Amphora load balancers support single process mode only now. Split listener configuration, which was used up to API version 0.5, has been removed from the codebase.
Security Issues¶
Filter out private information from the taskflow logs when ‘’INFO’’ level messages are enabled and when jobboard is enabled. Logs might have included TLS certificates and private_key. By default, in Octavia only WARNING and above messages are enabled in taskflow and jobboard is disabled.
Bug Fixes¶
The Octavia API will now check that the HTTP Accept header, if present, is compatible with the application/json content type. If not the user will get a 406 status code response, Not Acceptable. This change also ensures that the API responses have a content type of application/json.
Fixed the ability to use the ‘text/plain’ mime type with the healthcheck endpoint.

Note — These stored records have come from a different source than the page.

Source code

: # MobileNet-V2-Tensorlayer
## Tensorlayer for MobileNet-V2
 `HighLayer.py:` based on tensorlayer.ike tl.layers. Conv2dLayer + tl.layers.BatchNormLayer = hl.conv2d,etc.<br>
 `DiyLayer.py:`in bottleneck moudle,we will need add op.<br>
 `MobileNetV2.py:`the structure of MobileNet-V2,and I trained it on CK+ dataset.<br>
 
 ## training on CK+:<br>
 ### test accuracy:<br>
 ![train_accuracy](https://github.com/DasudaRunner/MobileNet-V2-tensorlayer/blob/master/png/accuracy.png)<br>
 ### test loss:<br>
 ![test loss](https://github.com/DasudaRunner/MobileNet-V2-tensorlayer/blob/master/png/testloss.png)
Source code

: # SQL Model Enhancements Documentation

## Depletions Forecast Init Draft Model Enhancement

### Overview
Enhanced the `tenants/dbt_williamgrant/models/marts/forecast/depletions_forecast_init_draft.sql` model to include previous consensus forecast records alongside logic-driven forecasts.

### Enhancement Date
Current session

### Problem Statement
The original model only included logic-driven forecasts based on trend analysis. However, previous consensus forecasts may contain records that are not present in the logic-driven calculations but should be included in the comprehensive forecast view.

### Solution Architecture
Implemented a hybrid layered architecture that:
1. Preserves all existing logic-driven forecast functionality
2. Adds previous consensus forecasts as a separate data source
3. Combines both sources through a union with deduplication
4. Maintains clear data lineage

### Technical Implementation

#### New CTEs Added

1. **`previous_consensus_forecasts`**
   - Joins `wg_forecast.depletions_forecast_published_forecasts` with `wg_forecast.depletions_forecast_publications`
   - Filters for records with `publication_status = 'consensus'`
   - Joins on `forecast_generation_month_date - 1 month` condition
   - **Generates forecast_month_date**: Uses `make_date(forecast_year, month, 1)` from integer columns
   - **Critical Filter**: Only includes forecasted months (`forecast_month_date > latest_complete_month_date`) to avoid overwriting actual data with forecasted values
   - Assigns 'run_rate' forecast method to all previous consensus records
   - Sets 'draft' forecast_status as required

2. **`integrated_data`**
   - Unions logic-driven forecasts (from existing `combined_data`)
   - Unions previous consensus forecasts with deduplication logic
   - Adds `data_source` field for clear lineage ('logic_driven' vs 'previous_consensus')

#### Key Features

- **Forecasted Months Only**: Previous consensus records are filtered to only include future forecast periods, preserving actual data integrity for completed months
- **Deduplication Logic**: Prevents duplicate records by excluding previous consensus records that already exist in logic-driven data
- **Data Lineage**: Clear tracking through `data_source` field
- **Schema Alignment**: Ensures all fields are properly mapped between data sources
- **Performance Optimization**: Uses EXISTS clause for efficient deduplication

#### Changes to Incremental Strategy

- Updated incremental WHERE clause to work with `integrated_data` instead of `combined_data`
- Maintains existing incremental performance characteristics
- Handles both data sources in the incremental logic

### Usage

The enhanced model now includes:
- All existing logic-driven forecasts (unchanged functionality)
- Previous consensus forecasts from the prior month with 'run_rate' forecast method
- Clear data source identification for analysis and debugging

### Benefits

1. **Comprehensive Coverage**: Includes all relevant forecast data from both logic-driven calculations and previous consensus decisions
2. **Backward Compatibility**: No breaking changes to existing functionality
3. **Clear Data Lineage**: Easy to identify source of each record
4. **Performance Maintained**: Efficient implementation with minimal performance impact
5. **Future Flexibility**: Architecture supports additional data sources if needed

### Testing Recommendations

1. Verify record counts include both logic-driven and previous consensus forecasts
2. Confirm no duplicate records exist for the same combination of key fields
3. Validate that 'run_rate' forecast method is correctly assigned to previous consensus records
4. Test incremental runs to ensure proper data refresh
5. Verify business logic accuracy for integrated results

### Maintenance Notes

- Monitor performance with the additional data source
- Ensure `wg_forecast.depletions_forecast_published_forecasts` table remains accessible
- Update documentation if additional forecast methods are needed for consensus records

Added a filter to hide a bogus ComputeWaitTimeoutException exception when creating an amphora when jobboard is disabled. This exception is part of the flow when creating a load balancer or an amphora and should not be shown to the user.
The parameters of a taskflow Flow were logged in ‘’INFO’’ level messages by taskflow, it included TLS-enabled listeners and pools parameters, such as certificates and private_key.
Fix amphora haproxy_count to return the number of haproxy processes that are running.
Fix an authentication error with Barbican when creating a TERMINATED_HTTPS listener with application credential tokens or trust IDs.
Fixed a “corrupted global server state file” error in Centos 9 Stream when reloading the state of the servers after restarting haproxy. It also fixed the recovering of the operational state of the servers in haproxy after its restart.
Fix a bug when full graph of load balancer is created without listeners if jobboard_enabled=False
Fixed a bug that prevented Octavia from creating listeners with the fully-populated load balancer API in SINGLE topology mode.
Fixed backwards compatibility issue with the feature that preserves HAProxy server states between reloads. HAProxy version 1.5 or below do not support this feature, so Octavia will not to activate it on amphorae with those versions.
Fixed the policy of the legacy admin role, it is still an admin with sRBAC.
Removed system scope policies, all the policies are now project scoped.
Modified default Keepalived LVS persistence granularity configuration value so it would be ipv6 compatible.
Fix an issue with PING health-monitors on Centos 8 Stream. Changes in Centos and systemd prevent an unprivileged user from sending ping requests from a network namespace.
Usage of
castellan_cert_manager
as cert_manager has been significantly improved. Now you can define configuration options for castellan in octavia.conf and they will be passed properly to castellan beckend. This allows to use allowed castellan backends as for certificate storage.
Fixed SQLAlchemy warnings about the relationship between the Tags object and the other Octavia resources.
Other Notes¶
When a HTTPS termination listener gets configured, Octavia will tweak the HAProxy tune.ssl.cachesize setting to use about half of the available memory (free + buffers + cached) on the amphora minus the memory needed for network sockets based on the global max connections setting. This allows to make better reuse of existing SSL sessions and helps to lower the number of computationally expensive SSL handshakes.
11.0.0¶
Bug Fixes¶
Fix the rescheduling of taskflow tasks that have been resumed after being interrupted.